- _Supplied passage_
===============

That's where quantum biology is now, a fusing of the two beliefs. The idea that there is, indeed, a "spark of life" but it's not magic and neither is it God given. It is something that science should, and is trying to, understand. It's slowly getting there.

One of the first scientists to really push forward the idea was Pasucal Jordan (1902-80) who, in 1932, wrote the first paper on quantum biology. There was a problem with Jordan though. Not with his scientific work but with the man himself. He was a Nazi. A full on card carrying Nazi who joined the Luftwaffe.

That meant that, after the war, his ideas were discredited. Though his ideas weren't Nazi in intention, like - for example - eugenics, the theories he had put forward were mostly ignored and forgotten. Erwin Schrodinger (1887-1961) kept the flame burning with his 1944 book What Is Life? which, as far as I can tell, promoted the idea of cooling everything down so that we can witness quantum effects in action. It's obviously far more technical than that but I've already pointed out that a lot of this is over my head.

Al-Khalili asked us to imagine human beings being like steam engines. Converting low entropy energy into being able to live and work. But can we reach down, through the thermodynamic chaos that underpins this energy, into the quantum mechanical structures that explain everything? Steam engines can't. That's because they're machines. But humans aren't machines. Are they?

Along with University of Surrey colleagues including Johnjoe McFadden, Al-Khalili has studied creatures that have used quantum effects to aid their navigation. Some mammals and some insects but the most interesting example came from a very unlikely corner of the avian world - the European robin.

Each winter, the European robin migrates from Scandinavia and Siberia to the Mediterranean (like many of us, it prefers the warmer climes) and, in doing so, it uses its sense of the direction of the Earth's magnetic field which is, apparently, very weak. So how does it do it? Where is its compass?

Nobody is 100% certain as yet but the leading theory, at the moment, is that there is a protein - cryptochrome, in the robin's eye that it uses to detect the magnetism of the Earth. This, I'm told, would only be possible using quantum biology. Al-Khalili and McFadden have written a book, Life on the Edge:The Coming Age of Quantum Biology, that explores this and other related theories and, with the support of the Leverhulme Trust, they've started a research centre.

===============

- _Tasks_
a. Using the quantum biology passage, explain in one to three sentences why Jordan's theories were mostly ignored and forgotten after the war.
b. According to the quantum biology passage, what protein may allow the European robin to detect the Earth's magnetism?
c. Continue the quantum biology passage from its final sentence, which mentions the research centre.
The data that follow have no connection to the quantum biology passage.

- _Available data_

===============

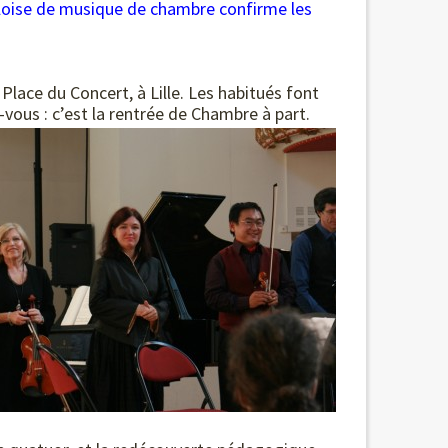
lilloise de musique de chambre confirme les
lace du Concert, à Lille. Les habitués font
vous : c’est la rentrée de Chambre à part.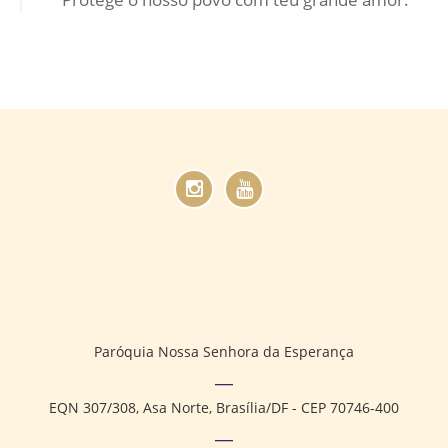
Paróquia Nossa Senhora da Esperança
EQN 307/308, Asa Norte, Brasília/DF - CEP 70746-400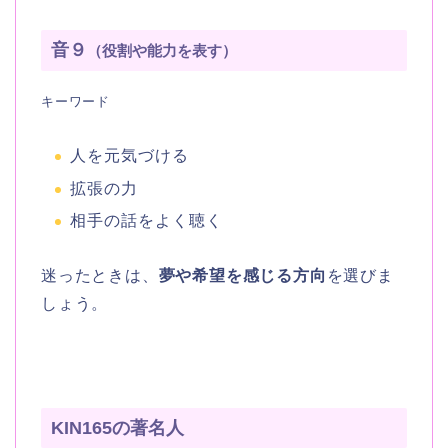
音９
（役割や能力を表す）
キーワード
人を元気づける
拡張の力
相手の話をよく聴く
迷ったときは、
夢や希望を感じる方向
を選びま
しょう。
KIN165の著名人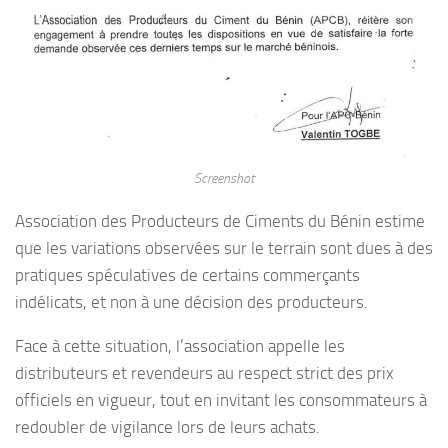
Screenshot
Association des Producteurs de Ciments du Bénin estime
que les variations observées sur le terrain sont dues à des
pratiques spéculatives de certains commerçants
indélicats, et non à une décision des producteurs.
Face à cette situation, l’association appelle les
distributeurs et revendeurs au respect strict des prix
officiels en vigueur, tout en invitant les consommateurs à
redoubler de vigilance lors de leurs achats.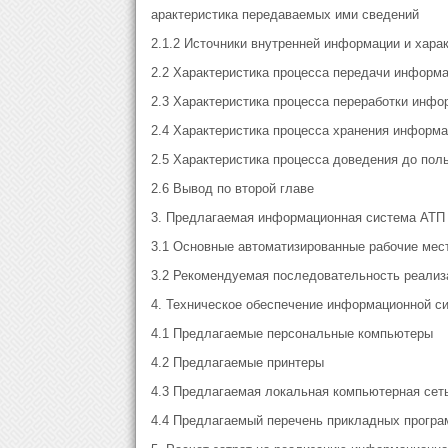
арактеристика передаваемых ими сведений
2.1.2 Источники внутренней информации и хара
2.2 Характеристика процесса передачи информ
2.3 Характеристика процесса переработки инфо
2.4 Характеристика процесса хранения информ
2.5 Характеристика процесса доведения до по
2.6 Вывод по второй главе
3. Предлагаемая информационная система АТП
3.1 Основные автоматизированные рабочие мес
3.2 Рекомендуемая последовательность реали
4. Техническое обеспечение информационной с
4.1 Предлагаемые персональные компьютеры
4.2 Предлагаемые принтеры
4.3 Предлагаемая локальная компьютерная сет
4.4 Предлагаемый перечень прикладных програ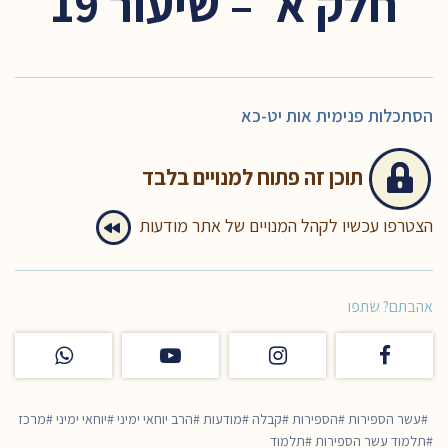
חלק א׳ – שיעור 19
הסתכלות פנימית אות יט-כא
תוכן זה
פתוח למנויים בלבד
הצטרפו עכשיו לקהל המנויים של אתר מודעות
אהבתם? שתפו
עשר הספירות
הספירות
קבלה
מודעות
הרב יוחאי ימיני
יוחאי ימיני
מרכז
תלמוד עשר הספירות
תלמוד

===============

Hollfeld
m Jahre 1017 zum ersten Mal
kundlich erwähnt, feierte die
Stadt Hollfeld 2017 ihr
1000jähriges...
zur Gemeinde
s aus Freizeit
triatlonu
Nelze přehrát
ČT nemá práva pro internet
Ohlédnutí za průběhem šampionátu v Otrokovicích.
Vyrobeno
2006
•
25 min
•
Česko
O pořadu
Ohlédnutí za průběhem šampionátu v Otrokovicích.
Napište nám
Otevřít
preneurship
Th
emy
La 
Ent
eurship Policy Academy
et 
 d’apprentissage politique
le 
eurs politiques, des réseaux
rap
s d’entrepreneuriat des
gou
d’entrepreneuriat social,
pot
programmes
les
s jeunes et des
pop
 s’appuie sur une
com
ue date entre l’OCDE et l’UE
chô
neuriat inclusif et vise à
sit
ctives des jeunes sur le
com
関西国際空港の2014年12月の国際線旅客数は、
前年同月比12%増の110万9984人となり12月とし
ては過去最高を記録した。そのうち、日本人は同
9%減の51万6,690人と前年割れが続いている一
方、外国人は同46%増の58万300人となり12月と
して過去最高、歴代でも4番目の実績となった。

===============

- _Exercise results_
a. Jordan was a Nazi who had joined the Luftwaffe, so his ideas were discredited after the war. This happened even though his theories were not Nazi in intention.

b. Cryptochrome, a protein in the robin's eye.

c.
There they can look into this new, exciting, confusing, and still developing world. But it was then that I really lost touch with the talk. Enzyme tunnelling, magnetoreception, quantum coherence, superposition, DNA mutations, photosynthesis, non-trivial quantum phenomena, and entanglement all cropped up and I didn't really understand them - but would love to learn more.

Entanglement is so strange that it seems even Einstein couldn't quite get his head round it and referred it to as "spooky action". The final third of the talk was, for me, a headfuck. Energy landscapes, density functional theories, tautometric probability, the Caldeira-Leggett equation (according to Al-Khalili, "a very pretty little thing" - have a look below and decide for yourself), and lots of complicated graphs left me scratching my head but I came away with Al-Khalili's message that not only has life evolved the ability to use quantum mechanics, it has also evolved the ability to stop, and to deny, quantum mechanics.


A Q&A session took in telepathy, AI, twins, the nature of consciousness, Deepak Chopra (not a lot of love for him in the world of the Skeptics), Star Trek, and Daniel Dennett and although Al-Khalili didn't show the audience his cats (something of a SitP - Online tradition) he did announce he had two, Charlie and Honey.

It was one of the most difficult SitP talks I'd ever attended but it was rewarding and it's given me a lot to think about - as well as a lot to look up. Thanks to Skeptics in the Pub - Online, thanks to Clio Bellenis of the Winchester branch for hosting, and thanks to Professor Jim Al-Khalili for messing with my tiny mind.